- [Instruction]: Reproduce verbatim, from the records below, the lines between the line containing "and Enterprise solutions._" and the line containing "## Federation Internationale", inclusive of both.

*** Provided information Section Begins ***

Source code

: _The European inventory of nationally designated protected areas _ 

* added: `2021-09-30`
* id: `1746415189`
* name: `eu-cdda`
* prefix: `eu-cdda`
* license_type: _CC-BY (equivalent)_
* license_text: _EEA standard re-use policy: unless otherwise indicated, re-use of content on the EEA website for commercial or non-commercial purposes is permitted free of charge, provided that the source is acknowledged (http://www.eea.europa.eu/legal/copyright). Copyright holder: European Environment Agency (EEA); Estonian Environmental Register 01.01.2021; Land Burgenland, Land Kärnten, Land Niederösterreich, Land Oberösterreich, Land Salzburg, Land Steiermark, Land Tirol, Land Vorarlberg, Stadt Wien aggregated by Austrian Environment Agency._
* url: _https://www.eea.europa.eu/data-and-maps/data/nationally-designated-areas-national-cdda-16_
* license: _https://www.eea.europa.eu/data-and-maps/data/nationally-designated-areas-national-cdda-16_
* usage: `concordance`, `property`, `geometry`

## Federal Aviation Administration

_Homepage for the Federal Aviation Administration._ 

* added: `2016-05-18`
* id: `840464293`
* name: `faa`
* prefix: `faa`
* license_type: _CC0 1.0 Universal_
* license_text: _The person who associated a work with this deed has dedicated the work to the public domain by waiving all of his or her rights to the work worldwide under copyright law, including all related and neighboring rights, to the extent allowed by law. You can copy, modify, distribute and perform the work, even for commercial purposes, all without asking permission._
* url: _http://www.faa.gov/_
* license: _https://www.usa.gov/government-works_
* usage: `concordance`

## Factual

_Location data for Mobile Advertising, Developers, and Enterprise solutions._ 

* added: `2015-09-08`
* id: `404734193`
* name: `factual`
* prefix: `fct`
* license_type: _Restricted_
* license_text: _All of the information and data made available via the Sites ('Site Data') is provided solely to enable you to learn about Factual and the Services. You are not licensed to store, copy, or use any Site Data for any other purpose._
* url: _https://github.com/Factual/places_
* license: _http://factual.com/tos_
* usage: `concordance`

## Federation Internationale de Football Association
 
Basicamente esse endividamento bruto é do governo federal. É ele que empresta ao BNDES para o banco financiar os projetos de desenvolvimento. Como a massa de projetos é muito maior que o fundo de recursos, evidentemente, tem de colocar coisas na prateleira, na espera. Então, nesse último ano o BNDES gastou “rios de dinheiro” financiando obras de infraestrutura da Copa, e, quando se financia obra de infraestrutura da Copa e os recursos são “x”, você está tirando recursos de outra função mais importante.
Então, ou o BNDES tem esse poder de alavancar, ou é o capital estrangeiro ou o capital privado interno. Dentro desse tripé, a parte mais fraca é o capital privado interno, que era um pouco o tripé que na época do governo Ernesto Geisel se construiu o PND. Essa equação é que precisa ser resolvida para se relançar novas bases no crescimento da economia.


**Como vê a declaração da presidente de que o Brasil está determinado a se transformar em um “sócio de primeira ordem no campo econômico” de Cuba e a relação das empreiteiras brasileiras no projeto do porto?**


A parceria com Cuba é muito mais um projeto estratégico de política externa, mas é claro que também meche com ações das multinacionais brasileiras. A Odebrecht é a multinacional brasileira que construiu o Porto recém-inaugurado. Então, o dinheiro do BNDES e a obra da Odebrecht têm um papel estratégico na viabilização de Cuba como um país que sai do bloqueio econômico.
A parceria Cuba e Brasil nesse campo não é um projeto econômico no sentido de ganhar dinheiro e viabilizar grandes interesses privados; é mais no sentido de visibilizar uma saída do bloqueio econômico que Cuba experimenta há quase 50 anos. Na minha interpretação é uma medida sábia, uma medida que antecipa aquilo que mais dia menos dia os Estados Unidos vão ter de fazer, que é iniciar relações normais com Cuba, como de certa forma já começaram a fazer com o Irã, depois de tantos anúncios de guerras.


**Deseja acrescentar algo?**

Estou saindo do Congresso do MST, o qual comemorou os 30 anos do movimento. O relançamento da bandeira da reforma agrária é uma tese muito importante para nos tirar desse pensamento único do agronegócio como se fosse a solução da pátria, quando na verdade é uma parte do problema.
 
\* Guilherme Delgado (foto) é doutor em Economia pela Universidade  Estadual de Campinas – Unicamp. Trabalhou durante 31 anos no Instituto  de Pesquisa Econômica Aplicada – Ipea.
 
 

*** Provided information Section Ends ***

- [Answer]:
_Location data for Mobile Advertising, Developers, and Enterprise solutions._ 

* added: `2015-09-08`
* id: `404734193`
* name: `factual`
* prefix: `fct`
* license_type: _Restricted_
* license_text: _All of the information and data made available via the Sites ('Site Data') is provided solely to enable you to learn about Factual and the Services. You are not licensed to store, copy, or use any Site Data for any other purpose._
* url: _https://github.com/Factual/places_
* license: _http://factual.com/tos_
* usage: `concordance`

## Federation Internationale de Football Association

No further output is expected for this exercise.